Die These aus den Stadtgesprächen, dass die Toleranz eine Konsequenz der Freiheit ist, so wie die Solidarität eine Konsequenz der Toleranz, steht also erneut auf dem Prüfstand. Die zivile Tugend der Toleranz ist zweifellos eine Konsequenz unserer individuellen Freiheit. Beides ist in den letzten Jahrzehnten gemeinsam gewachsen und ein großer Schatz, der zu bewahren ist. Ist aber die Solidarität auch eine Konsequenz der Toleranz? Diese Verbindung ist alles andere als selbstverständlich und sie bleibt spannungsvoll.

Es stellt sich deshalb die Frage, wie Toleranz und Solidarität heute miteinander zu verbinden sind.
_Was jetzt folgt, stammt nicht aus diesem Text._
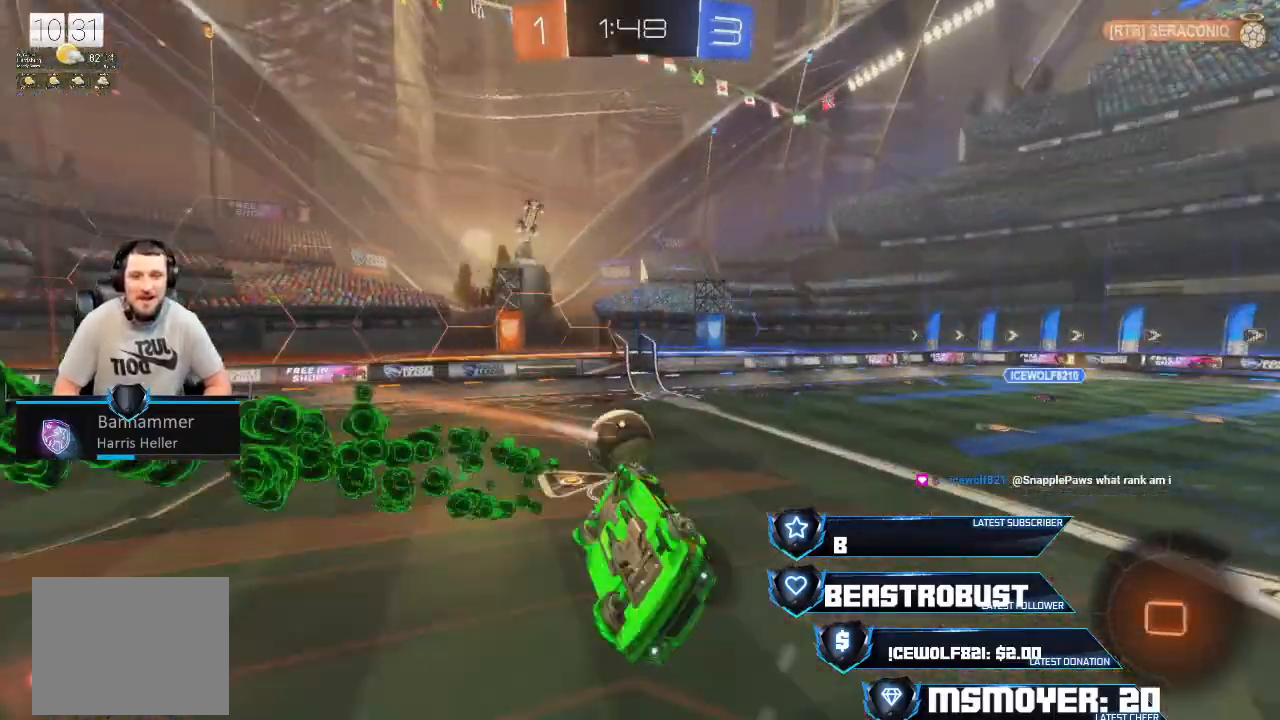
{"buttons": ["R2"], "left_stick": "right", "right_stick": "center", "events": [[400, "CIRCLE", "up"], [400, "CROSS", "up"], [400, "left_stick", "center"], [500, "left_stick", "right"]]}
Freilich ist auch die Problematik der Toleranz – in ihren Möglichkeiten und Grenzen – mit sozialen Fragen verknüpft. Toleranzbereitschaft sollte nicht über Gebühr asymmetrisch strapaziert werden, ebenso wie die Solidaritätsbereitschaft. Alle Beteiligten müssen letztlich auf ihre Kosten kommen. Insbesondere die Bereitschaft, Kompromisse zu schließen, darf nicht auf Dauer zu ungleich verteilt sein. Solidarität sorgt für Ausgleich (nicht Gleichheit!), was für eine demokratische Politik, die bei ihren Problemlösungen von Kompromissen lebt, nur förderlich ist.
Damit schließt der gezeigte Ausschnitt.